H19 non coding RNA-derived miR-675 enhances tumorigenesis and metastasis of breast cancer cells by downregulating c-Cbl and Cbl-b

// Constance Vennin 1,2 , Nathalie Spruyt 3 , Fatima Dahmani 3 , Sylvain Julien 1,2 , Francois Bertucci 4 , Pascal Finetti 4 , Thierry Chassat 5 , Roland P. Bourette 3 , Xuefen Le Bourhis 1,2 and Eric Adriaenssens 1,2 1 INSERM U908, Cell Plasticity and Cancer, F-59655, Villeneuve d’Ascq, France 2 University of Lille, F-59655, Villeneuve d’Ascq, France 3 CNRS UMR 8161, F-59021, Lille, France 4 Paoli-Calmettes Institute, Aix -Marseille University, F-13009, Marseille, France 5 PLETHA, Institut Pasteur Lille, F-59019, Lille, France Correspondence to: Eric Adriaenssens, email: // Keywords : H19, miRNA, breast cancer, CBL, tyrosine kinase receptor Received : April 28, 2015 Accepted : July 16, 2015 Published : July 22, 2015 Abstract H19 is a long non-coding RNA precursor of miR-675microRNA. H19 is increasingly described to play key roles in the progression and metastasis of cancers from different tissue origins. We have previously shown that the H19 gene is activated by growth factors and increases breast cancer cell invasion. In this study, we established H19 /miR-675 ectopic expression models of MDA-MB-231 breast cancer cells to further investigate the underlying mechanisms of H19 oncogenic action.
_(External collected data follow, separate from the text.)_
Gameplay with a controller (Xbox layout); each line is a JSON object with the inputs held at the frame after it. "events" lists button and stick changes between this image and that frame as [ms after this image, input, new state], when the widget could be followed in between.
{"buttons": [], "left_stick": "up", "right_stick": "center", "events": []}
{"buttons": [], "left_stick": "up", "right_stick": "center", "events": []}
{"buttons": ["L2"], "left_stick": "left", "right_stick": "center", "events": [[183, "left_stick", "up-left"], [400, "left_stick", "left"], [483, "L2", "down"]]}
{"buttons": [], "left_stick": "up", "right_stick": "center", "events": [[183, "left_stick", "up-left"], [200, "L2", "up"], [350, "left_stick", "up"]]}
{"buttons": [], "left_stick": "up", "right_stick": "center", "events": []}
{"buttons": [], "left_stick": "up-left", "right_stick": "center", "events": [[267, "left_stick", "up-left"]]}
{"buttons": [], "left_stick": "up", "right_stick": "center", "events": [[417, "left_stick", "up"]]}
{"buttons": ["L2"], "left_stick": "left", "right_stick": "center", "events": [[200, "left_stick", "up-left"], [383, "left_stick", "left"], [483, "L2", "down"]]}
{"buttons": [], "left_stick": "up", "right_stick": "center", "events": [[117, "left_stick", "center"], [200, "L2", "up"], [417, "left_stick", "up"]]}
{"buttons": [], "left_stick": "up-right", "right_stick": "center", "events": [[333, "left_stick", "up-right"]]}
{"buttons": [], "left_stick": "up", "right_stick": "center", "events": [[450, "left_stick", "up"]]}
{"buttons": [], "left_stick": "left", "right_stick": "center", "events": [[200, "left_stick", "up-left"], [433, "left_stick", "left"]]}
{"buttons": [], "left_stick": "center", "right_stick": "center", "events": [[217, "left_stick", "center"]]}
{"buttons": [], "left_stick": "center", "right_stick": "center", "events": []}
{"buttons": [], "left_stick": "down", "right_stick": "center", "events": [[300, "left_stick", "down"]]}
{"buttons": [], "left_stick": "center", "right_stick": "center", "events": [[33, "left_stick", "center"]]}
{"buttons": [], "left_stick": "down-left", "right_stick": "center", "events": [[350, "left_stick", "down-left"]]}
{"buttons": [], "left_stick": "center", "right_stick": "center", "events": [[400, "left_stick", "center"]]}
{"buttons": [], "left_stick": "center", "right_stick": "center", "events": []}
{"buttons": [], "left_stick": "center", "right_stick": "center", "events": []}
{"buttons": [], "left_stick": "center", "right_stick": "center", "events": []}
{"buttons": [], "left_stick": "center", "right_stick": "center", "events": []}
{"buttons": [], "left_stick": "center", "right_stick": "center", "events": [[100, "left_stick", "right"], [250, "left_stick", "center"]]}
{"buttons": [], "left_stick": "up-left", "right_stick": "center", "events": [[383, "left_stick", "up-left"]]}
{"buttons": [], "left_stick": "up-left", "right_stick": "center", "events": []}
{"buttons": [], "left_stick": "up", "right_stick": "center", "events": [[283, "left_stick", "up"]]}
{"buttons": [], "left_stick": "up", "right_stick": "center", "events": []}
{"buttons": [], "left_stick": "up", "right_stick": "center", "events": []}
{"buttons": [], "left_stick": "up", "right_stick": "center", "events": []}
We showed that overexpression of H19 /miR-675 enhanced the aggressive phenotype of breast cancer cells including increased cell proliferation and migration in vitro , and increased tumor growth and metastasis in vivo . Moreover, we identified ubiquitin ligase E3 family (c-Cbl and Cbl-b) as direct targets of miR-675 in breast cancer cells. Using a luciferase assay, we demonstrated that H19 , through its microRNA, decreased both c-Cbl and Cbl-b expression in all breast cancer cell lines tested. Thus, by directly binding c-Cbl and Cbl-b mRNA, miR-675 increased the stability and the activation of EGFR and c-Met, leading to sustained activation of Akt and Erk as well as enhanced cell proliferation and migration. Our data describe a novel mechanism of protumoral action of H19 in breast cancer.